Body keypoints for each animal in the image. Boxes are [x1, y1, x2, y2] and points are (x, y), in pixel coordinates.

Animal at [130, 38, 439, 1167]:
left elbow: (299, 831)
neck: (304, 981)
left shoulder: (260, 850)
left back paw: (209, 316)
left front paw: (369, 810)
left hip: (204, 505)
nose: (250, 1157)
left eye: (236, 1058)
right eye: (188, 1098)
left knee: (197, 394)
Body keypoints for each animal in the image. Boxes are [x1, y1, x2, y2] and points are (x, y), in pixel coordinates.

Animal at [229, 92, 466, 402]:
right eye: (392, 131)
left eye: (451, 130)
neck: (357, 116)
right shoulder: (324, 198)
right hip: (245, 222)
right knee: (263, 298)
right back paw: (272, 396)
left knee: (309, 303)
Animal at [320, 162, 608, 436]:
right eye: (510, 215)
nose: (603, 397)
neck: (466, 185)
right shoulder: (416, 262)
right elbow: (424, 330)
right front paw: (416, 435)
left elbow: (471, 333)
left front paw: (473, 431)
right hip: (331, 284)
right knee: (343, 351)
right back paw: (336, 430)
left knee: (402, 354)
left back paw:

_Exercise details:_
Everything from the line with "left knee: (309, 303)" to the last line of the entries above is to be retyped exactly. Include both ends.

_Exercise output:_
left knee: (309, 303)
Animal at [320, 162, 608, 436]:
right eye: (510, 215)
nose: (603, 397)
neck: (466, 185)
right shoulder: (416, 262)
right elbow: (424, 330)
right front paw: (416, 435)
left elbow: (471, 333)
left front paw: (473, 431)
right hip: (331, 284)
right knee: (343, 351)
right back paw: (336, 430)
left knee: (402, 354)
left back paw:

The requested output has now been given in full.